What is an Esthetician?
“No, an esthetician and cosmetologist are NOT the same thing,” laughs Cyndi, an Advanced Practice Esthetician with FACE Cosmetic Skincare. “Cosmetology is a completely different license, and although the training covers a little bit of skincare, it is predominately focused on hair cutting, coloring, and styling,” explains Cyndi. “When someone pursues a license in Esthetics, their training is entirely focused on the skin with an emphasis on skin anatomy, skin diseases, and disorders, how to treat various skin conditions, and how to perform safe and effective skin treatments. In the state of Minnesota, a licensed cosmetologist can offer skincare services, but when you seek treatment with a licensed esthetician, you can trust that their entire background is solely focused on skin.”
In the state of Minnesota, a 600-hour program is required to obtain a license in esthetics. Students must complete these hours of skills and theory training and pass a written and practical exam.
Once licensed, an esthetician can perform the following services in Minnesota:
- Basic Facials
- Waxing & Sugaring
- Makeup Application
- Eyelash Extensions
- Lash & Brow Tinting
- Exfoliation treatments (scrubs & peels) that only remove the stratum corneum of the skin
How is the new Advanced Practice Esthetician License different?
“I think part of the reason the state board created this additional licensing requirement was to protect people and create a differentiation between estheticians who practice
d in a spa/salon environment and those who work in a more medical setting,” says Cyndi. “I think this is important because it defines the scope of practice required for someone to provide certain skincare treatments,” she continues. “So many people were running around calling themselves medical estheticians and using products and technologies that really should be supervised by a medical director; the landscape was getting a little dangerous and confusing for clients.”

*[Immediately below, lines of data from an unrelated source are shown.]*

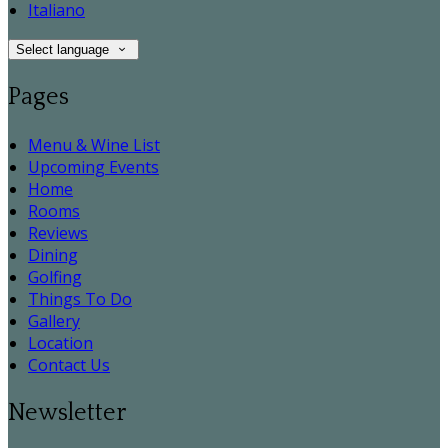
Italiano
Select language
Pages
Menu & Wine List
Upcoming Events
Home
Rooms
Reviews
Dining
Golfing
Things To Do
Gallery
Location
Contact Us
Newsletter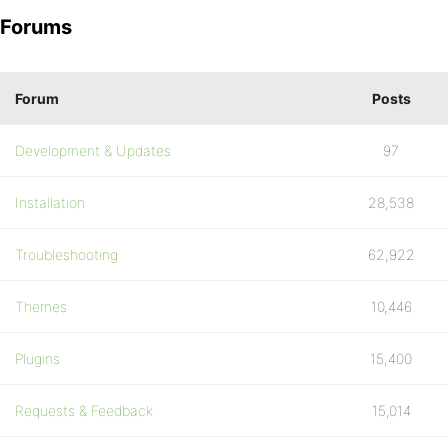
Forums
Forum
Posts
Development & Updates
97
Installation
28,538
Troubleshooting
62,922
Themes
10,446
Plugins
15,400
Requests & Feedback
15,014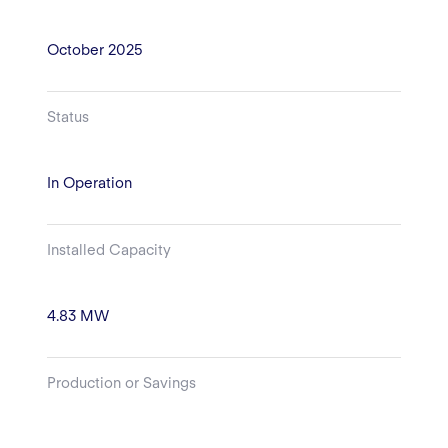
October 2025
Status
In Operation
Installed Capacity
4.83 MW
Production or Savings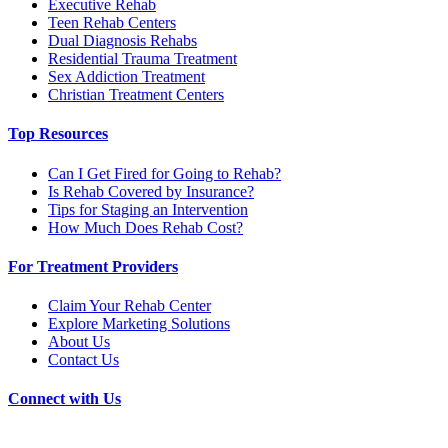
Executive Rehab
Teen Rehab Centers
Dual Diagnosis Rehabs
Residential Trauma Treatment
Sex Addiction Treatment
Christian Treatment Centers
Top Resources
Can I Get Fired for Going to Rehab?
Is Rehab Covered by Insurance?
Tips for Staging an Intervention
How Much Does Rehab Cost?
For Treatment Providers
Claim Your Rehab Center
Explore Marketing Solutions
About Us
Contact Us
Connect with Us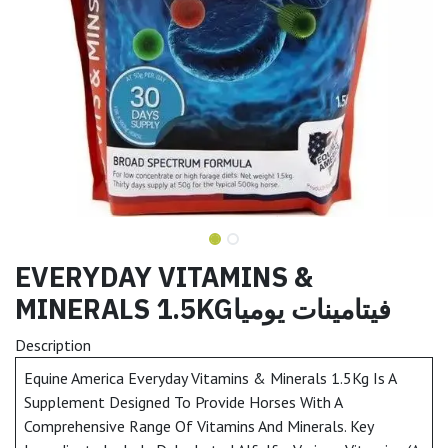
EVERYDAY VITAMINS &
MINERALS 1.5KGفيتامينات يوميا
Description
Equine America Everyday Vitamins & Minerals 1.5Kg Is A
Supplement Designed To Provide Horses With A
Comprehensive Range Of Vitamins And Minerals. Key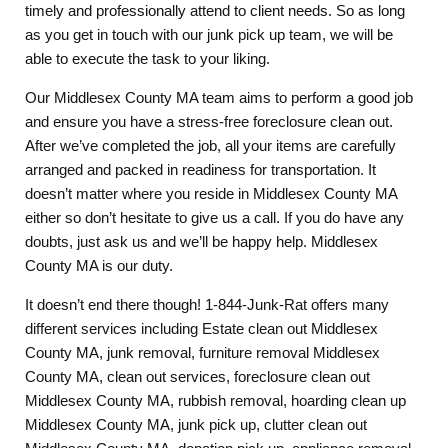
timely and professionally attend to client needs. So as long
as you get in touch with our junk pick up team, we will be
able to execute the task to your liking.
Our Middlesex County MA team aims to perform a good job
and ensure you have a stress-free foreclosure clean out.
After we’ve completed the job, all your items are carefully
arranged and packed in readiness for transportation. It
doesn’t matter where you reside in Middlesex County MA
either so don’t hesitate to give us a call. If you do have any
doubts, just ask us and we’ll be happy help. Middlesex
County MA is our duty.
It doesn’t end there though! 1-844-Junk-Rat offers many
different services including Estate clean out Middlesex
County MA, junk removal, furniture removal Middlesex
County MA, clean out services, foreclosure clean out
Middlesex County MA, rubbish removal, hoarding clean up
Middlesex County MA, junk pick up, clutter clean out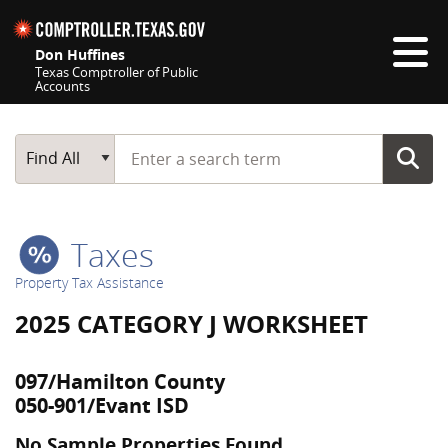
Skip navigation
Don Huffines
Texas Comptroller of Public
Accounts
Top navigation skipped
Start typing a search term
Main Search
Find All
Taxes
Property Tax Assistance
2025 CATEGORY J WORKSHEET
097/Hamilton County
050-901/Evant ISD
No Sample Properties Found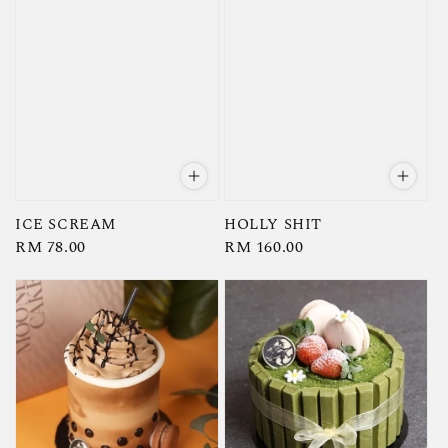
ICE SCREAM
HOLLY SHIT
Regular
RM 78.00
Regular
RM 160.00
price
price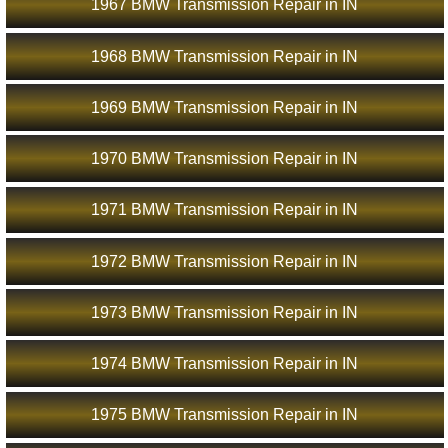
1967 BMW Transmission Repair in IN
1968 BMW Transmission Repair in IN
1969 BMW Transmission Repair in IN
1970 BMW Transmission Repair in IN
1971 BMW Transmission Repair in IN
1972 BMW Transmission Repair in IN
1973 BMW Transmission Repair in IN
1974 BMW Transmission Repair in IN
1975 BMW Transmission Repair in IN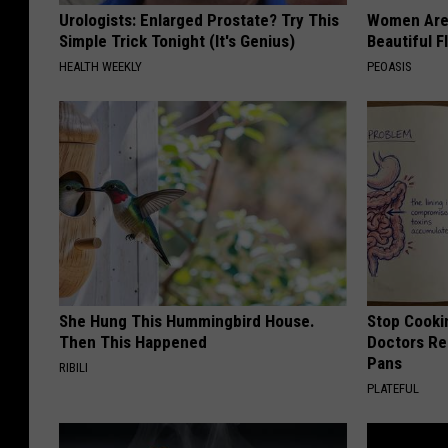
Urologists: Enlarged Prostate? Try This
Women Are
Simple Trick Tonight (It's Genius)
Beautiful F
HEALTH WEEKLY
PEOASIS
She Hung This Hummingbird House.
Stop Cooki
Then This Happened
Doctors R
Pans
RIBILI
PLATEFUL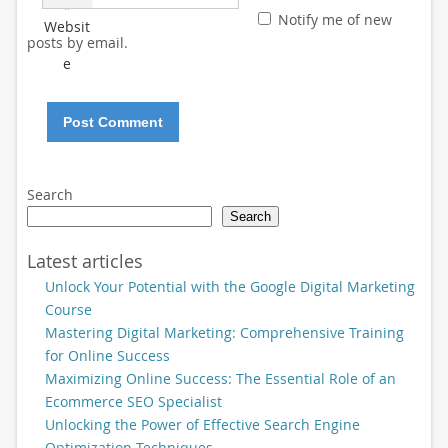
*
Notify me of new
Websit
posts by email.
e
Search
Search
Latest articles
Unlock Your Potential with the Google Digital Marketing
Course
Mastering Digital Marketing: Comprehensive Training
for Online Success
Maximizing Online Success: The Essential Role of an
Ecommerce SEO Specialist
Unlocking the Power of Effective Search Engine
Optimization Techniques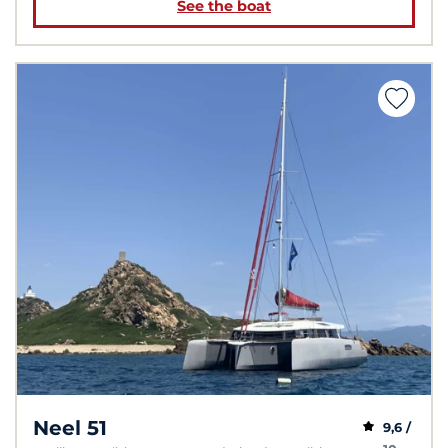
See the boat
Neel 51
9,6 /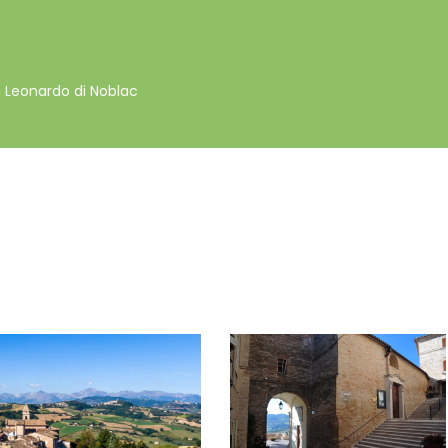
 Leonardo di Noblac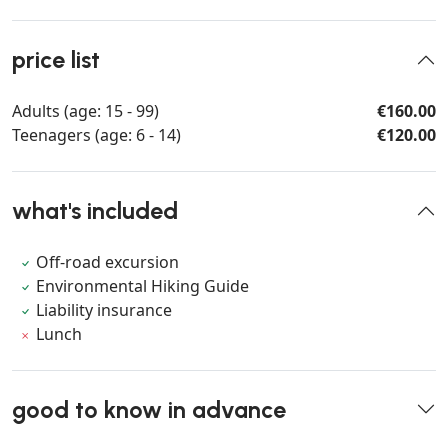
price list
Adults (age: 15 - 99)
€160.00
Teenagers (age: 6 - 14)
€120.00
what's included
Off-road excursion
Environmental Hiking Guide
Liability insurance
Lunch
good to know in advance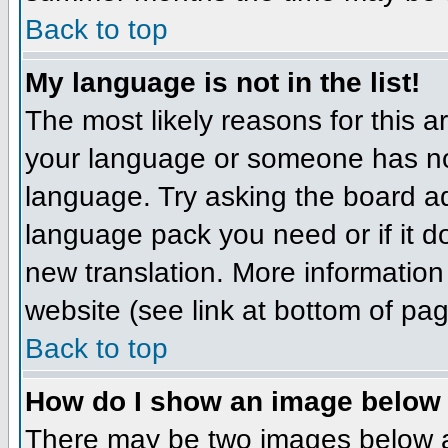
Back to top
My language is not in the list!
The most likely reasons for this ar
your language or someone has not
language. Try asking the board adm
language pack you need or if it do
new translation. More informatio
website (see link at bottom of pa
Back to top
How do I show an image belo
There may be two images below 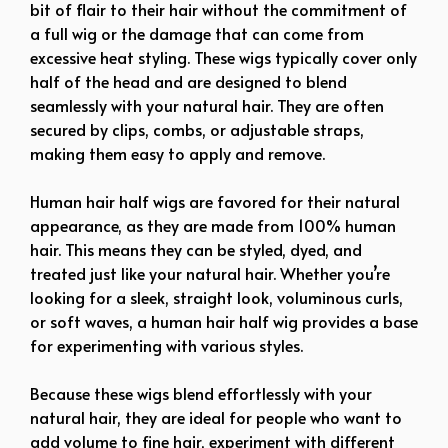
bit of flair to their hair without the commitment of
a full wig or the damage that can come from
excessive heat styling. These wigs typically cover only
half of the head and are designed to blend
seamlessly with your natural hair. They are often
secured by clips, combs, or adjustable straps,
making them easy to apply and remove.
Human hair half wigs are favored for their natural
appearance, as they are made from 100% human
hair. This means they can be styled, dyed, and
treated just like your natural hair. Whether you’re
looking for a sleek, straight look, voluminous curls,
or soft waves, a human hair half wig provides a base
for experimenting with various styles.
Because these wigs blend effortlessly with your
natural hair, they are ideal for people who want to
add volume to fine hair, experiment with different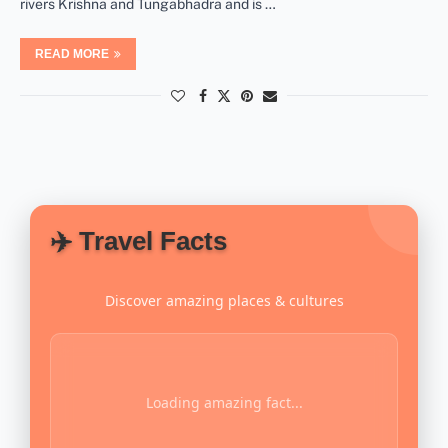
rivers Krishna and Tungabhadra and is …
READ MORE
✈️ Travel Facts
Discover amazing places & cultures
Loading amazing fact...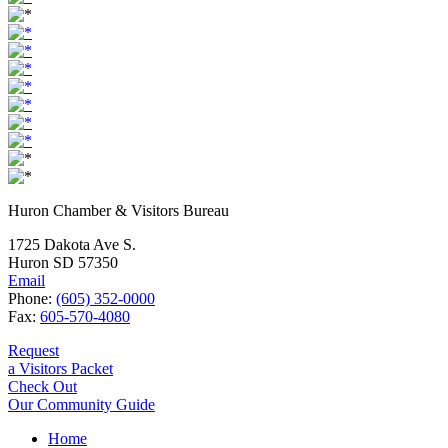
Huron Chamber & Visitors Bureau
1725 Dakota Ave S.
Huron SD 57350
Email
Phone:
(605) 352-0000
Fax:
605-570-4080
Request
a Visitors Packet
Check Out
Our Community Guide
Home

To qualify for an Advanced Practice Esthetician (APE) License, a person must first have their license in Esthetics or Cosmetology. Then, they can pursue the additional hours of training for the AP credentials and take a written and practical exam.
Going beyond the traditional services one can perform under a basic esthetics license, Advanced Practice Estheticians can also perform dermaplaning, microdermabrasion, skin needling, and other advanced skincare treatments.
The state board identified that to safely and effectively perform these services, your esthetician would need additional training and a heightened knowledge base of:
- Advanced understanding of skin anatomy & physiology
- Skin histology
- Advanced skincare product and ingredient knowledge
- Pre & Post Procedure treatment regimens
- Advanced client consultation strategies including skin analysis & typing
- Risk management
- Advanced skill training in chemical exfoliation, microdermabrasion, dermaplaning
- Equipment utilizing galvanic current, radiofrequency, microcurrent, light and sound
- Lymphatic drainage
- Extractions using a lancet
How can I tell if my esthetician has the Advanced Practice (AP) Credentials?
Although many estheticians will choose to display their license on a wall within their treatment room, the easiest way to check on the qualifications of your esthetician is to use the license lookup option on the Minnesota Board of Cosmetology website. Enter your esthetician’s first and last name to see the status of her license.
“I think this new tier of licensing is important for clients and patients to understand,” shares Cyndi. “The world of skincare can be overwhelming and confusing, and the Advanced Practice Esthetician license ensures that your esthetician has the training and qualifications she needs to deliver the safest, most effective treatments possible.”